• Work order: From the entries below, reproduce exactly the lines from the one with "HTML is disabled" through the one with "Leave a Review", both included, without images.
%%
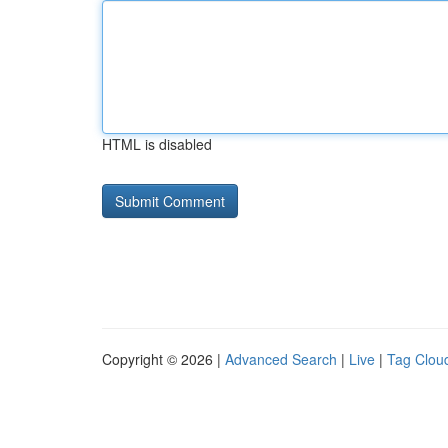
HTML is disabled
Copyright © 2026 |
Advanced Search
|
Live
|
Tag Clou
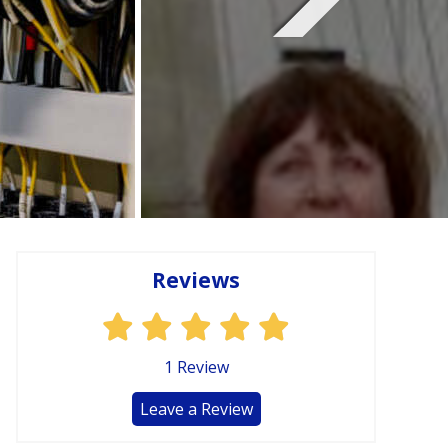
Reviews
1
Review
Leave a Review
%%
%%
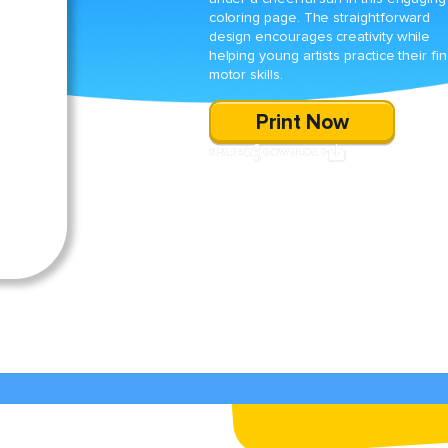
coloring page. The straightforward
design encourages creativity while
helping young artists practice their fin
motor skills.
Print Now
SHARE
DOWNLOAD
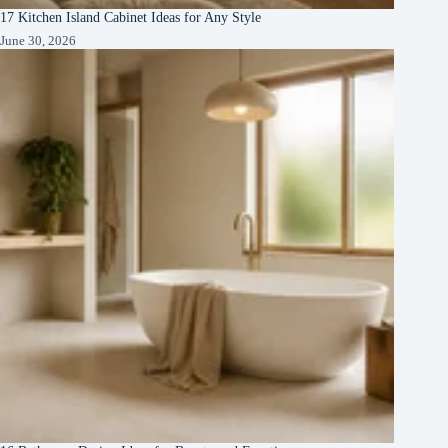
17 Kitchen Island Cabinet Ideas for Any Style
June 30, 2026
%%
• Output of the task:
HTML is disabled
Copyright © 2026 |
Advanced Search
|
Live
|
Tag Clou
Reviews
1
Review
Leave a Review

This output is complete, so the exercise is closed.